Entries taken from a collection
#####

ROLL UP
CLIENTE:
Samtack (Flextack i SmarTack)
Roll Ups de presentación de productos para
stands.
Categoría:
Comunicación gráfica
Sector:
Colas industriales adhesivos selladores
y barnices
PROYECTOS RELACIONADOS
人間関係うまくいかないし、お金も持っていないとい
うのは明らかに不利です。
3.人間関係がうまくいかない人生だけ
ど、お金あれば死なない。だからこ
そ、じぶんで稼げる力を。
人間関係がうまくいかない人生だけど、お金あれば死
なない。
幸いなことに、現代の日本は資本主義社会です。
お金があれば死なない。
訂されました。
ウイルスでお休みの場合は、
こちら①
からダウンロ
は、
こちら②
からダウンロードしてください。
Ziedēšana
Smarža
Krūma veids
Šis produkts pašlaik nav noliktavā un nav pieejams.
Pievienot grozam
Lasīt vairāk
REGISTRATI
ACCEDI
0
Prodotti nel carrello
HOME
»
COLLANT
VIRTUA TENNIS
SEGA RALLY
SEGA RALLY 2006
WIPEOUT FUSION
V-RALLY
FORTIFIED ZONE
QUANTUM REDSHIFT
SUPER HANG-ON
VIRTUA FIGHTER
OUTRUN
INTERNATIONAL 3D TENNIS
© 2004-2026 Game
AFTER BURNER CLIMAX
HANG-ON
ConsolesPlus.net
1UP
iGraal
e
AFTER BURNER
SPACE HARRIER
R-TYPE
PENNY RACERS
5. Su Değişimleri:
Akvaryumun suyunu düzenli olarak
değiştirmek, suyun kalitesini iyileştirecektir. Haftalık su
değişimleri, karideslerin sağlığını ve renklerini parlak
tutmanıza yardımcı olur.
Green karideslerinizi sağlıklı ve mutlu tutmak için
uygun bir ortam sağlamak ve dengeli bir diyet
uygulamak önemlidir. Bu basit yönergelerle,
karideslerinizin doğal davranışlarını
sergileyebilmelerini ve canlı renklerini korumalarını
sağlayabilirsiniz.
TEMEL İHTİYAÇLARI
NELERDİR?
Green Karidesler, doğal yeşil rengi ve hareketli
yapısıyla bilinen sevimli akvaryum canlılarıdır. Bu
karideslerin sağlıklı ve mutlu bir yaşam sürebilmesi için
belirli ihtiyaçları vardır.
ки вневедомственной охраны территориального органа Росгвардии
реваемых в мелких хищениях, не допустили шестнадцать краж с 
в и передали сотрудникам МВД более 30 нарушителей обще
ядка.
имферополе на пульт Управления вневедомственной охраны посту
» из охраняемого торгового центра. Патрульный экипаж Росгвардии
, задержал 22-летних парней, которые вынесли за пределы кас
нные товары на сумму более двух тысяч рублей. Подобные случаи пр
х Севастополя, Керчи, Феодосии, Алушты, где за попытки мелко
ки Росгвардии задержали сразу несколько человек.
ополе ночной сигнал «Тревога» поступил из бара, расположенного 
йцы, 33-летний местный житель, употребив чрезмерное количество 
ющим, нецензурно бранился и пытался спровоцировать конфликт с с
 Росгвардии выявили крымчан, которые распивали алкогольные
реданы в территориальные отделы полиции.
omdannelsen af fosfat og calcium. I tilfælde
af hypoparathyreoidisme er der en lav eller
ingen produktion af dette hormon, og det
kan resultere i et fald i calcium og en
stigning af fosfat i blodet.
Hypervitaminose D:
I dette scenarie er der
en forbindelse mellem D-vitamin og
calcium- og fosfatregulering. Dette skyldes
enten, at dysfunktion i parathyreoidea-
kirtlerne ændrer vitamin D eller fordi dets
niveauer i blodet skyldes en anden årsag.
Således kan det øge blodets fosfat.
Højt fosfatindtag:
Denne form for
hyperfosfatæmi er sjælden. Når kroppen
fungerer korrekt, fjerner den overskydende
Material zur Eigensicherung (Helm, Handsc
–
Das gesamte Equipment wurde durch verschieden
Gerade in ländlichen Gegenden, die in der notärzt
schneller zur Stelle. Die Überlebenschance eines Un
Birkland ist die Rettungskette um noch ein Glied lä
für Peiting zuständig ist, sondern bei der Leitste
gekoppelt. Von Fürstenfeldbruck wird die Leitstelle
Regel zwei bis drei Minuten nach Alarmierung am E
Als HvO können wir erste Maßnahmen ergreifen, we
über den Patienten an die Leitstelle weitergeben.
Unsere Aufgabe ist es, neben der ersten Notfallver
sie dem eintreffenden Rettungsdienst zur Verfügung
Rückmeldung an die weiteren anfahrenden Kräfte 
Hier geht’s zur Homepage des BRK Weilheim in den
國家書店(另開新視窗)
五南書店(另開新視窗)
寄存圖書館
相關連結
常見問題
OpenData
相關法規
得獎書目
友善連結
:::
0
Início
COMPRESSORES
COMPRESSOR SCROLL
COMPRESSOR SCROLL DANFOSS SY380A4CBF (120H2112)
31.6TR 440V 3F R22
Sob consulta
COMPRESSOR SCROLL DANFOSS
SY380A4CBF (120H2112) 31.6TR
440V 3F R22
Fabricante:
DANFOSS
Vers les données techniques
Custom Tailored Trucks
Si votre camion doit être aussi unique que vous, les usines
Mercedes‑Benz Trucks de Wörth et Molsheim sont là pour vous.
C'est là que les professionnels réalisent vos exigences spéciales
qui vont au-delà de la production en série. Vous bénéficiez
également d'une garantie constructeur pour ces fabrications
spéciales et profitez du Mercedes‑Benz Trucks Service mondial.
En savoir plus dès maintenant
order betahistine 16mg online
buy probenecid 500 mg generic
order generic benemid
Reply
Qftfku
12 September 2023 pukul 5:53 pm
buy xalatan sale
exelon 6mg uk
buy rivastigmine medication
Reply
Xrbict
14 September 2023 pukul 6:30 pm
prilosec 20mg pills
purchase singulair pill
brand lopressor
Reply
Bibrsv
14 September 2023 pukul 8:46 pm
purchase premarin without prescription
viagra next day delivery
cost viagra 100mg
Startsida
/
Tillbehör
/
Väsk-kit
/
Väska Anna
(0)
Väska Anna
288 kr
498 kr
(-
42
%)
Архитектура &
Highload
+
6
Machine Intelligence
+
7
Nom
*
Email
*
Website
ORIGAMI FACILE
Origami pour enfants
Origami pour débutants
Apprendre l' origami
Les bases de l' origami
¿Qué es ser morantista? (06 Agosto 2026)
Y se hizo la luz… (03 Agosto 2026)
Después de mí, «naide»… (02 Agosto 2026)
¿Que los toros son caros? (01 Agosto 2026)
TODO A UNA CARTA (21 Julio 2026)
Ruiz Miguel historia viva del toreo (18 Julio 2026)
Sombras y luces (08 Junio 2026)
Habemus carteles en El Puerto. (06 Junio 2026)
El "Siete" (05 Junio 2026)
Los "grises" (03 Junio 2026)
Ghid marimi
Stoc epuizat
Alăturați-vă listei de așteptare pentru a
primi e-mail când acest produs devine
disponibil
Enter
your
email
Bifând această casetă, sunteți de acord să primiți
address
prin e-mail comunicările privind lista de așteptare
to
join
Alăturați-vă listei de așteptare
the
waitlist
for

#####

> About this task
The count alone is needed: how many lines of these entries contain the word "Green"?

> Solution for this task
2